• **Page excerpt**:
There have been several crashes at this point since the new layout opened at the end of last year.

Going by PINK's link , the three diagrams a b c, how can these work
when roundabout's have become over-complicated and lanes/arrows have been painted incorrectly!

Its time to Ring Uncle Gaybo and get him to re-write the roundabout rules of the road!


----------



## Brendan Burgess (7 Apr 2006)

I think it must just be Irish drivers. Apparently there are few accidents on the magic roundabout in Swindon.

Brendan


----------



## MargeSimpson (7 Apr 2006)

I have personal experience of roundabout accidents and the garda told us as it was a roundabout it would go 50/50


----------



## conor_mc (7 Apr 2006)

I can think of 3 roundabouts with different layouts on the M50 alone.

1) M1 heading south onto M50 - the inside lane at the top of the off-ramp becomes the middle lane, and the middle lane on the off-ramp becomes the outside lane, while the outside lane goes straight down the other side back onto the M1.

• **Dataset records**:
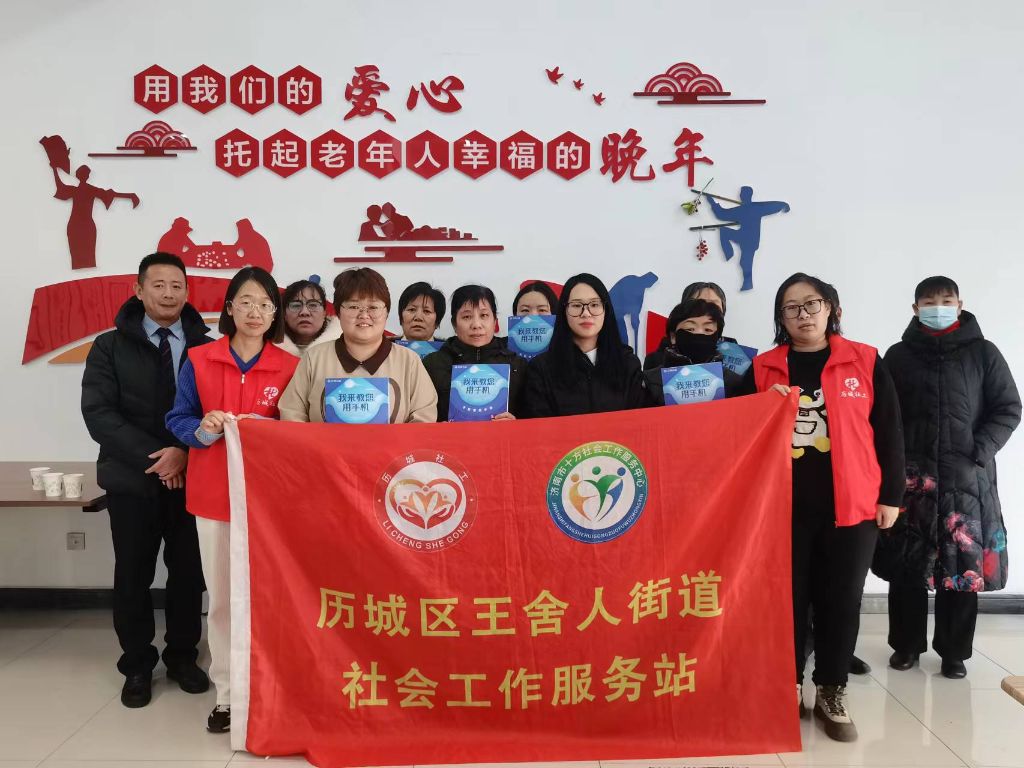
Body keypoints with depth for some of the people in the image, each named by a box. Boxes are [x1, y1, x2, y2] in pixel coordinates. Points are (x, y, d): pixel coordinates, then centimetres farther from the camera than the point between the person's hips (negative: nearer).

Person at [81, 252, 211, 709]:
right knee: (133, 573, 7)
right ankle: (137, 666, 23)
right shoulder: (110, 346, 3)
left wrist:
--
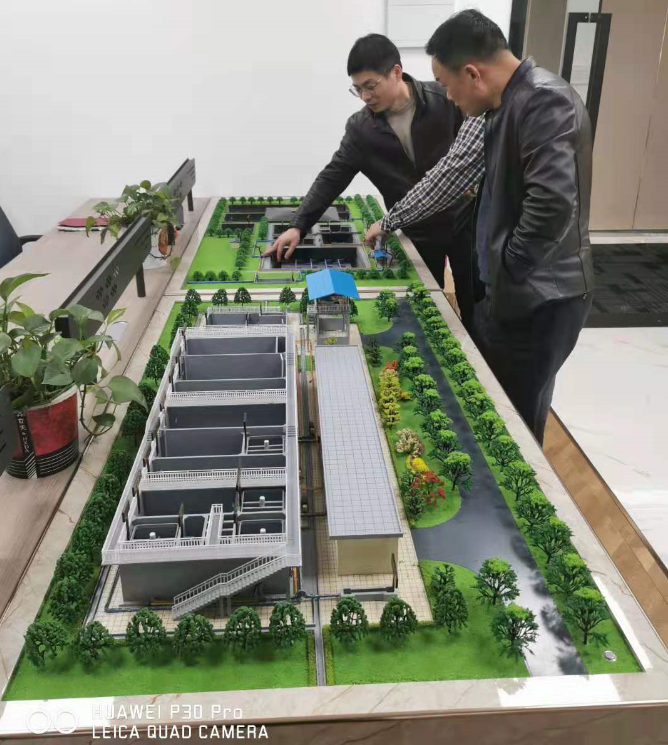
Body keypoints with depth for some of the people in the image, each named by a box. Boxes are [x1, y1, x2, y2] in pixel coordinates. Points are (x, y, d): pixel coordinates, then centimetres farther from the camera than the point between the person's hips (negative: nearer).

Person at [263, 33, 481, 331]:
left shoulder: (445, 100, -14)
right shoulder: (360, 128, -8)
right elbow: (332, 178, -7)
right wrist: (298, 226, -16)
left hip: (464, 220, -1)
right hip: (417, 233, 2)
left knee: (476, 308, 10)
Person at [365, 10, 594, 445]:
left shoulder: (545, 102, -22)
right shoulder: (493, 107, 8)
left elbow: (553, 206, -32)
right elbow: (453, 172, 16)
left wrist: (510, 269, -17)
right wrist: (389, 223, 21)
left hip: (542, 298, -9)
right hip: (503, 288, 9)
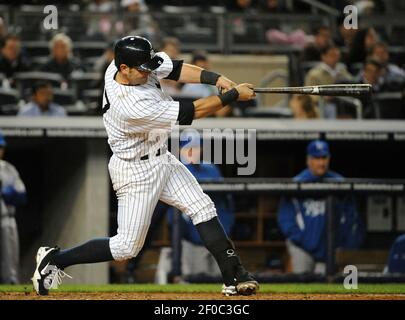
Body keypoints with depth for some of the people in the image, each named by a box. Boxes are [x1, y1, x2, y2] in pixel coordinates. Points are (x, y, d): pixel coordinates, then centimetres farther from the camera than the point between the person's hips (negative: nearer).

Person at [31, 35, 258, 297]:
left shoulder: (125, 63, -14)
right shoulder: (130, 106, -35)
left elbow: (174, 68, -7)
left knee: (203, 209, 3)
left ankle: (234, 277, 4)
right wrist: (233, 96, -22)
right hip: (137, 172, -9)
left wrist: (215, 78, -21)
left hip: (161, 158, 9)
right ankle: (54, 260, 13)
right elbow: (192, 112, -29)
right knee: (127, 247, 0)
--
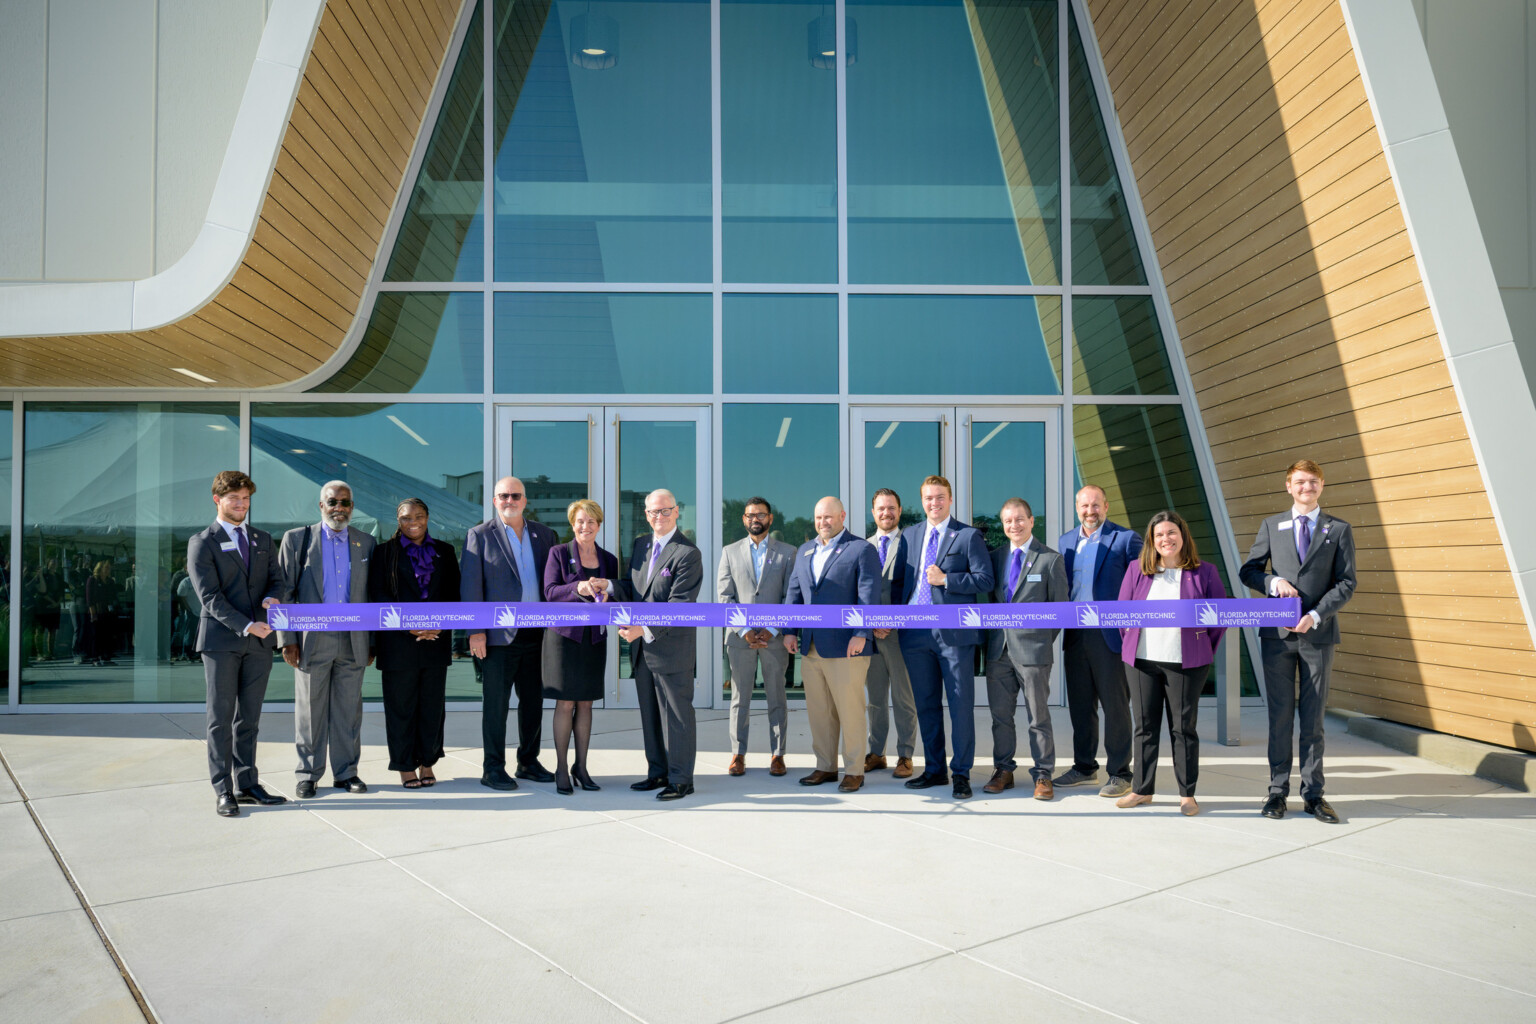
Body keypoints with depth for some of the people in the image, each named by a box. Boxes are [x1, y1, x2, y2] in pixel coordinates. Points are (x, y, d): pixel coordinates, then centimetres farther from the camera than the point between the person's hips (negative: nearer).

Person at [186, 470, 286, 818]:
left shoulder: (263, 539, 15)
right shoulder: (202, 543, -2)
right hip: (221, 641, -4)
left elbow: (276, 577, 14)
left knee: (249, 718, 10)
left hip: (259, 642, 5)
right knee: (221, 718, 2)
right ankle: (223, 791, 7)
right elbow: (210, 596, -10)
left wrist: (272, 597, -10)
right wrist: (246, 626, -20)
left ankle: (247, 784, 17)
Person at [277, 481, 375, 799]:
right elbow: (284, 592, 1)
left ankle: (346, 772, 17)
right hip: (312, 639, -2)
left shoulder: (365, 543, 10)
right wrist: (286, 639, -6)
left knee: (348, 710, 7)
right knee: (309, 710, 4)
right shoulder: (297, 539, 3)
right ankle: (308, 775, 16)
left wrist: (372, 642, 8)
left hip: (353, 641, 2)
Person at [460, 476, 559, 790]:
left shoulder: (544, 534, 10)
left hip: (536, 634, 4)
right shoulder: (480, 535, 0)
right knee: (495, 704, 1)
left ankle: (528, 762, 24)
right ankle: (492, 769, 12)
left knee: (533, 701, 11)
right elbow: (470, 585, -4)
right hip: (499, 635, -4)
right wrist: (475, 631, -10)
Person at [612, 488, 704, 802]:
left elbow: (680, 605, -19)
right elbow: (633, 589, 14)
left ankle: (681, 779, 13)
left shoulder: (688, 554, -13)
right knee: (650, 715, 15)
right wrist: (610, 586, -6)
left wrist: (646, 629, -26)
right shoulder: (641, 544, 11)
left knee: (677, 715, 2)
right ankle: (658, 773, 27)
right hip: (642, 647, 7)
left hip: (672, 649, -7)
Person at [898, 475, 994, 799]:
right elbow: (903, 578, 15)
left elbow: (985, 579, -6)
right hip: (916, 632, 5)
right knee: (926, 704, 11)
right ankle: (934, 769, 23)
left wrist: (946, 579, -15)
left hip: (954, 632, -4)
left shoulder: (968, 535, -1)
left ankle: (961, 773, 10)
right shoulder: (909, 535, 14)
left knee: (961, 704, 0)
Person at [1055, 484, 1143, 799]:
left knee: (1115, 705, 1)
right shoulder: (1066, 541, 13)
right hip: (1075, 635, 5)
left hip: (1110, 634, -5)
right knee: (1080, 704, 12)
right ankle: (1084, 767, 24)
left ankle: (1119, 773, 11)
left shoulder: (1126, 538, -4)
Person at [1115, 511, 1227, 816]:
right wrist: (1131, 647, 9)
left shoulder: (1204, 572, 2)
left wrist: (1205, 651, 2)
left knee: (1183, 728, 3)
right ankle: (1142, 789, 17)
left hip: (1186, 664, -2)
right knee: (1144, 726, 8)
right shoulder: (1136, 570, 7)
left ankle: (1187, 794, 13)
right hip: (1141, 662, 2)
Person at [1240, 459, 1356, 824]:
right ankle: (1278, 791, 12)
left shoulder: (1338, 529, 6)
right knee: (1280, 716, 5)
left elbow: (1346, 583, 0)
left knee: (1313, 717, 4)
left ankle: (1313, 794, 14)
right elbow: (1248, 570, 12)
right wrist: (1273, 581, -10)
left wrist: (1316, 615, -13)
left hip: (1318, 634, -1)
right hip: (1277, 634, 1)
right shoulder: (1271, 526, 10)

• **Work task**: Rewrite the roundabout thread from "I can think" to "onto the M1.", putting "exit ramp" in place of "off-ramp".

• **Written solution**:
I can think of 3 roundabouts with different layouts on the M50 alone.

1) M1 heading south onto M50 - the inside lane at the top of the exit ramp becomes the middle lane, and the middle lane on the exit ramp becomes the outside lane, while the outside lane goes straight down the other side back onto the M1.